● PASSAGE FOR REVIEW:
+--

By Austin Weber // Senior Editor // webera@bnpmedia.com

New System Diagnoses EV Battery Health

AV/EV tech trends

Engineers at the Korea Advanced Institute of Science & Technology (KAIST) have developed a way to precisely determine the health of batteries by only using small amounts of electrical current. Their electrochemical impedance spectroscopy (EIS) technology may improve the stability and performance of high-capacity batteries in electric vehicles.

In addition to assessing the state of charge and state of health of batteries, the tool can be used to identify thermal characteristics, chemical or physical changes, predict battery life and determine the causes of failures.

Traditional EIS equipment is expensive and complex, making it difficult to install, operate and maintain. And, due to sensitivity and precision limitations, applying current disturbances of several amperes to a battery can cause significant electrical stress, increasing the risk of battery failure or fire.

The KAIST system can precisely measure battery impedance with low current disturbances, minimizing thermal effects and safety issues during the measurement process. It minimizes bulky and costly components, making it easy to integrate into EVs.

The system was proven effective in identifying the electrochemical properties of batteries under various operating conditions, including different temperatures and state of charge levels.

“This system can be easily integrated into the battery management system of electric vehicles and has demonstrated high measurement accuracy, while significantly reducing the cost and complexity compared to traditional high-current EIS methods,” says Kyeongha Kwon, Ph.D., an electrical engineering professor at KAIST. “It can contribute to battery diagnosis and performance improvements not only for electric vehicles, but also for energy storage systems.”

AI Technology Protects Connected Vehicles From Cyberattacks

The Internet of Vehicles (IoV) refers to a real-time network in which vehicles can communicate with each other, as well as with intelligent communication devices in parking lots, pedestrians and road infrastructure. Vehicles connected via IoV are also equipped with embedded sensors and units that collect useful data and communicate it to the closest roadside units or server modules.

+--

[Page-level text extractions]

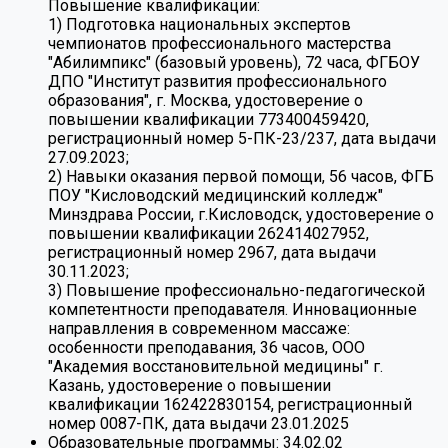
Повышение квалификации:
1) Подготовка национальных экспертов
чемпионатов профессионального мастерства
"Абилимпикс" (базовый уровень), 72 часа, ФГБОУ
ДПО "Институт развития профессионального
образования", г. Москва, удостоверение о
повышении квалификации 773400459420,
регистрационный номер 5-ПК-23/237, дата выдачи
27.09.2023;
2) Навыки оказания первой помощи, 56 часов, ФГБ
ПОУ "Кисловодский медицинский колледж"
Минздрава России, г.Кисловодск, удостоверение о
повышении квалификации 262414027952,
регистрационный номер 2967, дата выдачи
30.11.2023;
3) Повышение профессионально-педагогической
компетентности преподавателя. Инновационные
направлления в современном массаже:
особенности преподавания, 36 часов, ООО
"Академия восстановительной медицины" г.
Казань, удостоверение о повышении
квалификации 162422830154, регистрационный
номер 0087-ПК, дата выдачи 23.01.2025
Образовательные программы:
34.02.02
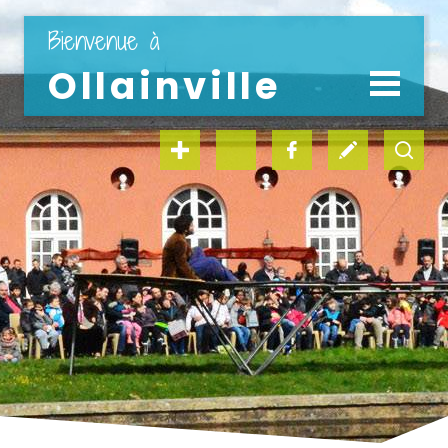
" en 1 clic "
Bienvenue à
Ollainville
LA VILLE
LA MAIRIE
vie scolaire
médiathèque
Découvrir la ville
Coordonnées et horaires
Le conseil municipal
Les commissions
Tarifs communaux
kiosque famille
offres d’emploi
Expression politique
Les délégations
Offre d’emploi
Les services municipaux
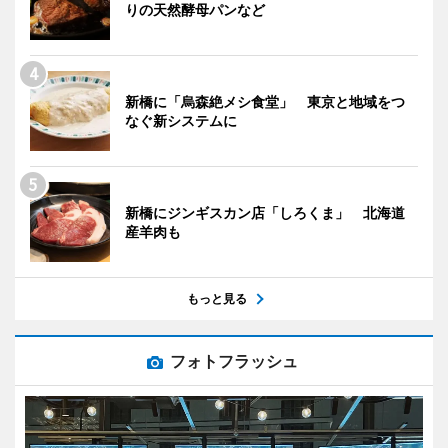
りの天然酵母パンなど
新橋に「烏森絶メシ食堂」 東京と地域をつ
なぐ新システムに
新橋にジンギスカン店「しろくま」 北海道
産羊肉も
もっと見る
フォトフラッシュ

+--

● REQUIRED ACTION A:
Answer these about the vehicle technology article:
(i) Which institution's engineers developed the battery health system?
(ii) What can applying current disturbances of several amperes to a battery cause?
(iii) Apart from electric vehicles, which systems does Kyeongha Kwon say the technology can help with?
● REQUIRED ACTION B: Please continue the vehicle technology article from the point where it stops.

● RESPONSE BOX A:
(i) The Korea Advanced Institute of Science & Technology (KAIST)
(ii) Significant electrical stress, increasing the risk of battery failure or fire
(iii) Energy storage systems

● RESPONSE BOX B:
However, limited resources of many onboard units and the shortcomings of embedded sensors installed in connected vehicles pose potential cyberattack risks. To address the issue, engineers at the University of Sharjah are using artificial intelligence technology to develop reliable authentication schemes designed to combat possible attacks.

“The operational capabilities of these vehicles are further augmented by artificial intelligence, particularly machine learning and deep learning, which analyze and interpret data in real-time,” says Mian Ahmad Jan, Ph.D., an assistant professor of computer science at the University of Sharjah, who is working on the project.

According to Jan, the security of vehicles equipped with IoV technology are vulnerable to cyberattacks. That’s because communication systems can encounter challenges related to bandwidth scarcity and delays in the responses from cloud-located services within a stipulated time.

Jan and his colleagues claim that current embedded sensors and processing units are still “unable to provide swift responses” and “unable to support computationally complex security and privacy preservation schemes.”

To address these challenges, the engineers are developing a machine learning-based authentication scheme that “trains and classifies the vehicles at the edge servers in a distributed manner, preserves the privacy of communicating entities, and minimizes bandwidth consumption and delay.”

“Simulation results have concluded that the proposed scheme is not only pruned against well-known intruder attacks, but it is equally lightweight and effective concerning various performance evaluation metrics such as computation, communication and storage overheads,” say Jan.

“The ML-based approach extends the decision power of vehicles and edge servers to identify adversaries,” explains Jan. “Our [system] requires that each vehicle participates in an offline phase, where a trusted authority shares a list of MaskIDs and secret keys of legitimate vehicles and edge servers.”

When a vehicle starts to communicate, the nearest edge server verifies its identity, reducing the computational load on its system.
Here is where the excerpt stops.